PicoxIA vous est-il familier ? À l’instar du secteur de la santé humaine, où les premiers logiciels d’IA ont été promus en imagerie médicale, PicoxIA a mis au point le premier algorithme de lecture de radiographies vétérinaires, accessible à tous. Validé par des radiologues qualifiés, mis à l’épreuve de travaux publiés dans des revues à comité de lecture, PicoxIA atteste ainsi des possibilités qu’offre le deep learning pour la profession. 

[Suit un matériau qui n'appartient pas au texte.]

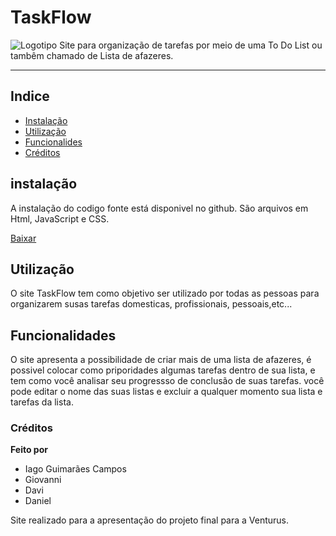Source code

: # TaskFlow
![Logotipo]()
Site para organização de tarefas por meio de uma To Do List ou tambêm chamado de Lista de afazeres.

---

## Indice

- [Instalação]()
- [Utilização]()
- [Funcionalides]()
- [Créditos]()

## instalação

A instalação do codigo fonte está disponivel no github. São arquivos em Html, JavaScript e CSS.

[Baixar]()

## Utilização

O site TaskFlow tem como objetivo ser utilizado por todas as pessoas para organizarem susas tarefas domesticas, profissionais, pessoais,etc...

## Funcionalidades

O site apresenta a possibilidade de criar mais de uma lista de afazeres, é possivel colocar como priporidades algumas tarefas dentro de sua lista, e tem como você analisar seu progressso de conclusão de suas tarefas. você pode editar o nome das suas listas e excluir a qualquer momento sua lista e tarefas da lista.

### Créditos

**Feito por**
- Iago Guimarães Campos
- Giovanni
- Davi
- Daniel 

Site realizado para a apresentação do projeto final para a Venturus.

De son côté, ScopioVet, basé aux États-Unis, propose un service de cytologie numérique, rapide et aussi fiable qu’en laboratoire spécialisé. RenalTech assure, quant à lui, pouvoir prédire grâce à son algorithme l’occurrence d’une maladie rénale chronique pour chaque félin, dans les deux ans suivant son évaluation, et ce avec une précision supérieure à 95 %. Du fait de données collectées uniquement aux États-Unis, RenalTech n’est pas disponible en France pour le moment, mais pourrait voir le jour à court terme sous le nom de RenalDetect. L’IA à la conquête des défis vétérinaires de demain.

Une conquête qui ne se limite d’ailleurs pas qu’à la médecine canine et féline. En élevage rural, Boehringer Ingelheim s’est emparé du dispositif SoundTalks, spécialement conçu pour l’élevage porcin. Grâce à des micros de haute technologie permettant une surveillance en temps réel des sons émis en stabulation, SoundTalks peut détecter précocement certaines pathologies respiratoires porcines. Un exemple supplémentaire d’outil digital au service des éleveurs et des vétérinaires ruraux.

Un champ d'action à élargie

Enrichir la réflexion des vétérinaires, leur offrir un support de travail performant et permettant un gain de temps, voilà l’intérêt premier des IA. Avec, en ligne de mire, une gestion des patients plus qualitative, tant sur un plan préventif, que diagnostique et thérapeutique. Mais les IA pourraient aussi avoir une réelle utilité hors du spectre spécifique du soin. Grégory Santaner, n’exclut ainsi pas leur arrivée dans le domaine du management ou de la comptabilité d’entreprise. « Utiliser ChatGPT comme aide pour répondre aux avis Google peut être une idée ! », suggère ce dernier, à titre d'exemple. Lequel insiste toutefois sur l’importance de personnaliser le propos, au risque sinon que la « patte » de ChatGPT ne soit démasquée.

In fine, les IA investissent peu à peu la profession, entre engouement et méfiance, incertitudes et convictions fortement opposées. Dans le milieu vétérinaire comme ailleurs, nombre de questionnements subsistent quant à la transparence, la responsabilité, la régulation, l’éthique de ces nouvelles technologies. Autant de défis à relever et de cadres à poser pour que les machines n’apprennent pas, un jour, à contourner l’injonction humaine. À ces seules conditions, les IA ne devraient pas réussir à évoluer sans l’humain. par-delà, se fait désormais jour une autre question : pourrons-nous à l'avenir évoluer sans les IA ?

  • 1. Webinaire du 20 juin 2023 intitulé "Intelligence Artificielle vétérinaire, une alliée qui vous veut du bien ?", réalisé en coproduction avec Vet IN Tech. 
  • 2. Grégory Santaner (N 99) est vétérinaire, fondateur et gérant de VetoNetwork, consultant en e-santé.
  • 3. Franck Noël (L 01) est vétérinaire recherche et développement chez Dômes Pharma.